Трудно ответить на этот вопрос. Я думаю, что поэзия принадлежит традиции литературы данного языка. Думаю, что вы лучше меня знаете, что такое Бродский в традиции русской литературы.
Я должен вам сказать, что некоторое время назад вышла книга стихов Бродского по-польски с моим предисловием[448]. У нас есть блестящий переводчик — профессор Баранчак. Я завидую Бродскому, потому что его изобретательность в области рифм непревзойденная. Мне очень трудно писать в рифму, а Баранчак переводит Бродского на польский, сохраняя его систему рифм.
Нет, нет. Это просто удивительно. И эта книга Бродского на польском языке очень странная, потому что она расходится с традицией польской поэзии. Нечто аналогичное произошло и с моим "Поэтическим трактатом", я говорил об этом с Горбаневской, в русском переводе он не совпадает с русской поэтической традицией.
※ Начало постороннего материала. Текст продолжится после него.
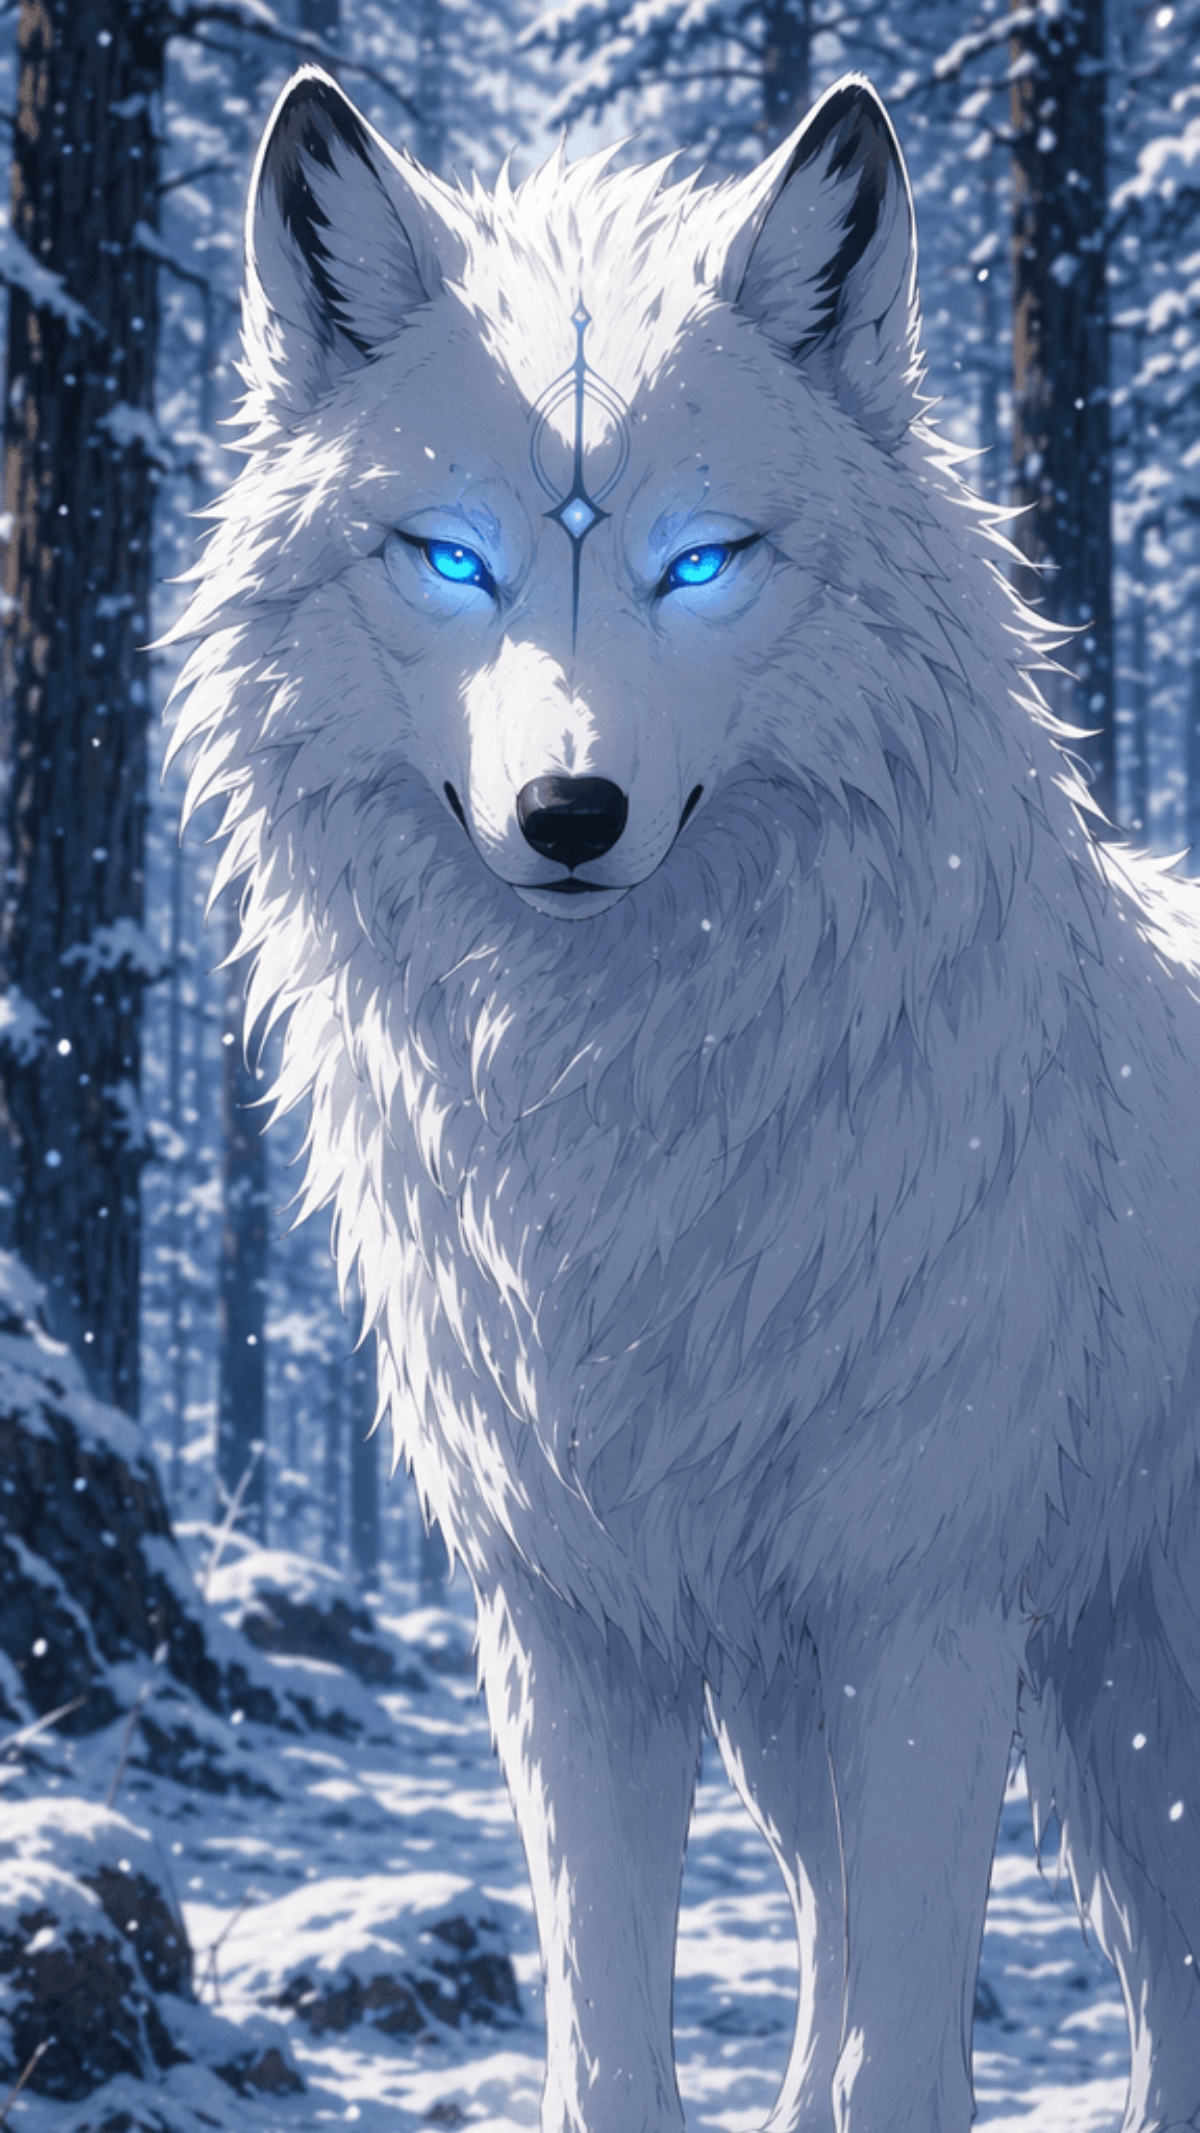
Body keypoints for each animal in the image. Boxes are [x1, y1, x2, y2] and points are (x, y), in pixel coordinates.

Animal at [169, 63, 1200, 2133]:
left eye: (701, 561)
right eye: (453, 556)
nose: (571, 811)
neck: (629, 1129)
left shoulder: (924, 1612)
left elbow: (907, 2063)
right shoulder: (575, 1637)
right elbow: (613, 2052)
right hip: (932, 1717)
Я думаю, что Бродский делает это успешнее многих западных поэтов. Я сам очень старался двигаться против распространенных течений в современной западной поэзии. И в этом смысле мою поэзию нельзя назвать западной, она скорее ей противостоит. И здесь мы с Бродским соратники.
Да. Западная поэзия двигается к субъективизму, чреватому серьезными последствиями. В русской традиции, конечно, есть традиция автобиографической поэзии, это старая традиция. И у Бродского много автобиографических стихов, но он стремится к объективности, возьмите все его описания городов, исторических ситуаций, например, в "Колыбельной Трескового Мыса" [4:97-110/11:355-65] весьма ощутимо его усилие объективации двух империй. И это сделано в противовес основным западным тенденциям.
Может быть, может быть. Это очень русская черта.
Нет, с этим положением я не согласен. Я не приписываю поэзии такой важной функции, какую ей приписывает Бродский.